Saved entries
.....

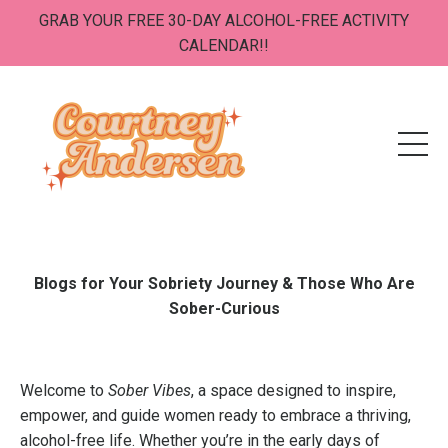
GRAB YOUR FREE 30-DAY ALCOHOL-FREE ACTIVITY
CALENDAR!!
Blogs for Your Sobriety Journey & Those Who Are
Sober-Curious
Welcome to
Sober Vibes
, a space designed to inspire,
empower, and guide women ready to embrace a thriving,
alcohol-free life. Whether you’re in the early days of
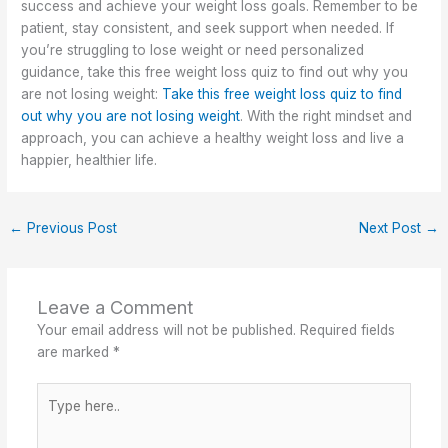
success and achieve your weight loss goals. Remember to be
patient, stay consistent, and seek support when needed. If
you’re struggling to lose weight or need personalized
guidance, take this free weight loss quiz to find out why you
are not losing weight:
Take this free weight loss quiz to find
out why you are not losing weight
. With the right mindset and
approach, you can achieve a healthy weight loss and live a
happier, healthier life.
←
Previous Post
Next Post
→
Leave a Comment
Your email address will not be published.
Required fields
are marked
*
Type
here..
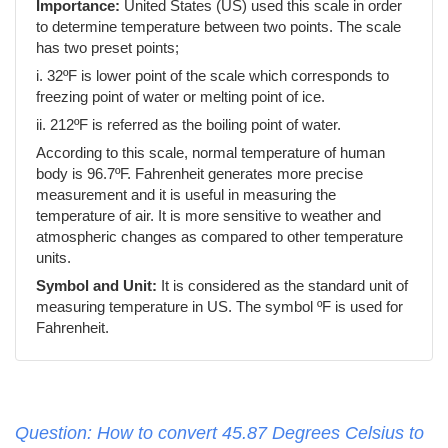
Importance:
United States (US) used this scale in order
to determine temperature between two points. The scale
has two preset points;
i. 32ºF is lower point of the scale which corresponds to
freezing point of water or melting point of ice.
ii. 212ºF is referred as the boiling point of water.
According to this scale, normal temperature of human
body is 96.7ºF. Fahrenheit generates more precise
measurement and it is useful in measuring the
temperature of air. It is more sensitive to weather and
atmospheric changes as compared to other temperature
units.
Symbol and Unit:
It is considered as the standard unit of
measuring temperature in US. The symbol ºF is used for
Fahrenheit.
Question: How to convert 45.87 Degrees Celsius to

.....

TASK DETAILS
Copy the text of every entry above line for line, leaving out the pictures.

RESULT OF THE TASK
GRAB YOUR FREE 30-DAY ALCOHOL-FREE ACTIVITY
CALENDAR!!
Blogs for Your Sobriety Journey & Those Who Are
Sober-Curious
Welcome to
Sober Vibes
, a space designed to inspire,
empower, and guide women ready to embrace a thriving,
alcohol-free life. Whether you’re in the early days of
success and achieve your weight loss goals. Remember to be
patient, stay consistent, and seek support when needed. If
you’re struggling to lose weight or need personalized
guidance, take this free weight loss quiz to find out why you
are not losing weight:
Take this free weight loss quiz to find
out why you are not losing weight
. With the right mindset and
approach, you can achieve a healthy weight loss and live a
happier, healthier life.
←
Previous Post
Next Post
→
Leave a Comment
Your email address will not be published.
Required fields
are marked
*
Type
here..
Importance:
United States (US) used this scale in order
to determine temperature between two points. The scale
has two preset points;
i. 32ºF is lower point of the scale which corresponds to
freezing point of water or melting point of ice.
ii. 212ºF is referred as the boiling point of water.
According to this scale, normal temperature of human
body is 96.7ºF. Fahrenheit generates more precise
measurement and it is useful in measuring the
temperature of air. It is more sensitive to weather and
atmospheric changes as compared to other temperature
units.
Symbol and Unit:
It is considered as the standard unit of
measuring temperature in US. The symbol ºF is used for
Fahrenheit.
Question: How to convert 45.87 Degrees Celsius to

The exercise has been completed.